The Israeli prime minister is subject to an International Criminal Court arrest warrant for war crimes in Gaza.
Poland’s president this week asked the government to guarantee safe passage for Israeli Prime Minister Benjamin Netanyahu ahead of an event to mark the 80th anniversary of the allied liberation of the Auschwitz-Birkenau death camp despite the arrest warrant issued against him.
President Andrzej Duda, from the opposition Law and Justice party, wrote to Prime Minister Donald Tusk’sgovernment requesting Netanyahu not be arrested if he sets foot on Polish soil to attend the commemoration, which will take place on Jan. 27, his spokesperson confirmed Thursday.
Netanyahu is the subject of an International Criminal Court (ICC) warrant issued in November last year for alleged war crimes in Gaza.

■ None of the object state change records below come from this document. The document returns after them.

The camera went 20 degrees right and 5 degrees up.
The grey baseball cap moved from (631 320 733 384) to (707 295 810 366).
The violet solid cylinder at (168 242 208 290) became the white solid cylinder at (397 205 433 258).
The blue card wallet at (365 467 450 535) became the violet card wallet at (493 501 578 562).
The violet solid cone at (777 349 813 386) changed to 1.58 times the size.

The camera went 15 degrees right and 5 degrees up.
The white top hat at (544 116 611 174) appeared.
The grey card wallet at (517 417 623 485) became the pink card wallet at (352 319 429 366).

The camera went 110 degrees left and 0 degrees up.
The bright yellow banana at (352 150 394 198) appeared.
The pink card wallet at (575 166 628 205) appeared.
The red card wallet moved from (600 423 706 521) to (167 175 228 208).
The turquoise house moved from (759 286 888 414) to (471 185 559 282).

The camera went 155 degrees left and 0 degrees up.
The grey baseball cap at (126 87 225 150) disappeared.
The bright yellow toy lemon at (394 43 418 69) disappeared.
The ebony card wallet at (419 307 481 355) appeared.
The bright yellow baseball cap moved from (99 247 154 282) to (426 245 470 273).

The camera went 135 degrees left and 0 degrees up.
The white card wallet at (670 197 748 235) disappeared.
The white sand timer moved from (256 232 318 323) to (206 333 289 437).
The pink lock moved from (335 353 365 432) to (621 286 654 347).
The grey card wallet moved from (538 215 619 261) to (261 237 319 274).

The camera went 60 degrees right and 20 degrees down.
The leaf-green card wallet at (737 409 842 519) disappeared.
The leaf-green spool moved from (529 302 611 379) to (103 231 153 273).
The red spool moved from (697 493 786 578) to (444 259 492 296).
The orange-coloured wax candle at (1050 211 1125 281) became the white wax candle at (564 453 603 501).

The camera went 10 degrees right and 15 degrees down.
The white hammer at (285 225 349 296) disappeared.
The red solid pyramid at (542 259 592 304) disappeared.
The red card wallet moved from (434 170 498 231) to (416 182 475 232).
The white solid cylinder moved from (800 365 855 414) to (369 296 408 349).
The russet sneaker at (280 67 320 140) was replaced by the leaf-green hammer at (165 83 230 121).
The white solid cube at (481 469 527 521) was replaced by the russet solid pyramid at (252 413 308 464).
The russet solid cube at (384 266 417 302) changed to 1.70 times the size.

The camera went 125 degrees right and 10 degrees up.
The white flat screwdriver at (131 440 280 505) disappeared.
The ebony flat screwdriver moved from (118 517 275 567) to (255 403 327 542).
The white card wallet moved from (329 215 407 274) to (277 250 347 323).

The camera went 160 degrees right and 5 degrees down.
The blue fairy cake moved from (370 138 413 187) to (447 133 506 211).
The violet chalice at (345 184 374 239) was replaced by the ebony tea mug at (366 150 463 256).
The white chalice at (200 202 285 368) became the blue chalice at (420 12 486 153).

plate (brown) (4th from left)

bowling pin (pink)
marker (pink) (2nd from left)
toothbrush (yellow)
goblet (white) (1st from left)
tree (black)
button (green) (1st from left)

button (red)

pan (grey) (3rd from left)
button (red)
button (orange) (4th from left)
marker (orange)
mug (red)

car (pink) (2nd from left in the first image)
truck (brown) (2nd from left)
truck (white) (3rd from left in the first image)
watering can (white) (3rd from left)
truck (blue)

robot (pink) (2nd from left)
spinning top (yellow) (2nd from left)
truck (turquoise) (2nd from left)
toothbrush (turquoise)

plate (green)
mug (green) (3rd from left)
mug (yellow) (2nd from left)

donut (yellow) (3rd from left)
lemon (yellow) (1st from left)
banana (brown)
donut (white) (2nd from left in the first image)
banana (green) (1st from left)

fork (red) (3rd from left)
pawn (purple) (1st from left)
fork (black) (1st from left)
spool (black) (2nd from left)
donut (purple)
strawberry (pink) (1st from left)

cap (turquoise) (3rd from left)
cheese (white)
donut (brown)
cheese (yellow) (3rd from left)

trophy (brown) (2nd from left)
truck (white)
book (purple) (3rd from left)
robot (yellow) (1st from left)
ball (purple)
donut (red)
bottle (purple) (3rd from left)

Israel has been carrying out a military offensive in the enclave since October 2023, killing tens of thousands of people as it attempts to root out Hamas in response to the Palestinian militant group’s Oct. 7, 2023, attack against Israel.
The ICC warrant means Netanyahu could be arrested if he travels to any of the 120 countries that are parties to the ICC — though some, including France and Hungary, have declared they will not arrest him.
According to Polish media outlet Interia, which obtained a copy of Duda’s letter, the president wrote: “The government of Poland should guarantee [Netanyahu] an undisturbed stay on the territory of our country in these absolutely exceptional circumstances.”
Netanyahu has not publicly expressed a desire to attend the commemoration, nor was he invited to do so by its organizer, the Auschwitz Museum, which told Polish media it had only extended invitations to Holocaust survivors.
About one million people were systematically killed by Adolf Hitler’s Nazis at the Auschwitz camp, the vast majority of whom were Jews, and it is often described as the largest mass murder site in history.